Cuando el poder social que sanciona “la verdad” de las opiniones es legitimado, o peor aún, cuando desde las posiciones más encumbradas se enuncian prejuicios fosilizados, no sólo se inmuniza ante la crítica sino que alienta expectativas de una superioridad (siempre perdida) entre quienes la hacen suya. Al servicio de esa satisfacción narcisista que provoca el sentirse dueño de un saber que se tornó público acuden las modalidades del racismo, la xenofobia, así como múltiples expresiones de la discriminación que se convierten en el combustible de agitador fascista. Con la ayuda inestimable de una esfera pública digitalizada, el agitador azuza la descarga de expresiones de odio sobre aquellas identidades previamente vulnerabilizadas. Es a través de los prejuicios que puede instituirse un sistema político antidemocrático de masas.

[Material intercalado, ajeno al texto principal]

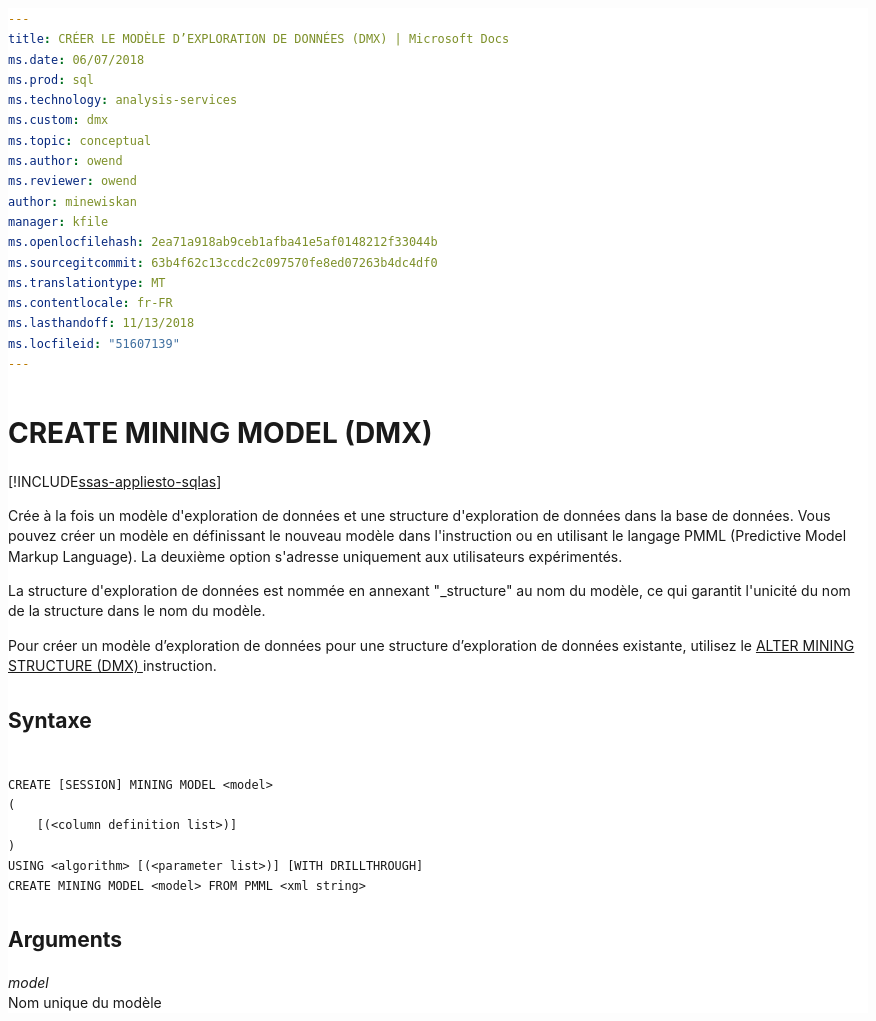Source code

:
 ```yaml
---
title: CRÉER LE MODÈLE D’EXPLORATION DE DONNÉES (DMX) | Microsoft Docs
ms.date: 06/07/2018
ms.prod: sql
ms.technology: analysis-services
ms.custom: dmx
ms.topic: conceptual
ms.author: owend
ms.reviewer: owend
author: minewiskan
manager: kfile
ms.openlocfilehash: 2ea71a918ab9ceb1afba41e5af0148212f33044b
ms.sourcegitcommit: 63b4f62c13ccdc2c097570fe8ed07263b4dc4df0
ms.translationtype: MT
ms.contentlocale: fr-FR
ms.lasthandoff: 11/13/2018
ms.locfileid: "51607139"
---
```

# <a name="create-mining-model-dmx"></a>CREATE MINING MODEL (DMX)
[!INCLUDE[ssas-appliesto-sqlas](../includes/ssas-appliesto-sqlas.md)]

  Crée à la fois un modèle d'exploration de données et une structure d'exploration de données dans la base de données. Vous pouvez créer un modèle en définissant le nouveau modèle dans l'instruction ou en utilisant le langage PMML (Predictive Model Markup Language). La deuxième option s'adresse uniquement aux utilisateurs expérimentés.  
  
 La structure d'exploration de données est nommée en annexant "_structure" au nom du modèle, ce qui garantit l'unicité du nom de la structure dans le nom du modèle.  
  
 Pour créer un modèle d’exploration de données pour une structure d’exploration de données existante, utilisez le [ALTER MINING STRUCTURE &#40;DMX&#41; ](../dmx/alter-mining-structure-dmx.md) instruction.  
  
## <a name="syntax"></a>Syntaxe  
  
```  
  
CREATE [SESSION] MINING MODEL <model>  
(  
    [(<column definition list>)]  
)  
USING <algorithm> [(<parameter list>)] [WITH DRILLTHROUGH]  
CREATE MINING MODEL <model> FROM PMML <xml string>  
```  
  
## <a name="arguments"></a>Arguments  
 *model*  
 Nom unique du modèle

La irracionalidad de las personas se torna habitual, decía Adorno, en la irracionalidad del todo y es esta última la que puede inducir ciertos comportamientos políticos. Cuando es la opinión pública la que no sólo aloja sino que alienta e incita expresiones crueles nutridas de opiniones/prejuicios destructivos se torna aún más urgente atenderla. Las transformaciones aceleradas en la esfera pública a la que asistimos en las últimas décadas tornan aún más actual estas reflexiones, pues en sus manos las opiniones, aún las mas delirantes, se viralizan creando comunidades (burbujas y cámaras de eco) que, al estilo de las viejas sectas religiosas, producen filiaciones hacia dentro y desacreditaciones hacia afuera por demás violentas.

III

La habilidad de los agitadores y la gran eficacia de sus discursos está en saber captar la base sobre la que actúan: mecanismos psíquicos, malestares objetivos a los que reinterpretan en clave de síntomas de una crisis terminal y, luego, la construcción ideológica de la necesidad de un cambio radical a ser realizado de su mano. Para institucionalizar ese cambio no tienen un tiempo demasiado extenso porque las estratagemas eficaces en el momento del caos dejan a la vista sus hilachas cuando las gratificaciones que otorgaban las descargas de violencia y el deseo de destrucción menguan. Cuando la atracción que producía la locura disfrazada de coraje pierde su maquillaje desnudando su docilidad con los dueños del poder. Cuando bajo la promesa redentora no se logra otra cosa más que extender y eternizar los sacrificios reclamados. Cuando las esquirlas de la implosión caen demasiado cerca de uno. Cuando se advierte que la refundación de la nación es el retorno a una idea censitaria del voto y a una comunidad que condena al ostracismo a aquellas identidades que no coinciden con quién domina. Cuando, por fin, se torna evidente que ese “pequeño gran hombre” que supo hacerse escuchar es el ventrílocuo a través del cual nunca dejó de hablar la fuerza del capital.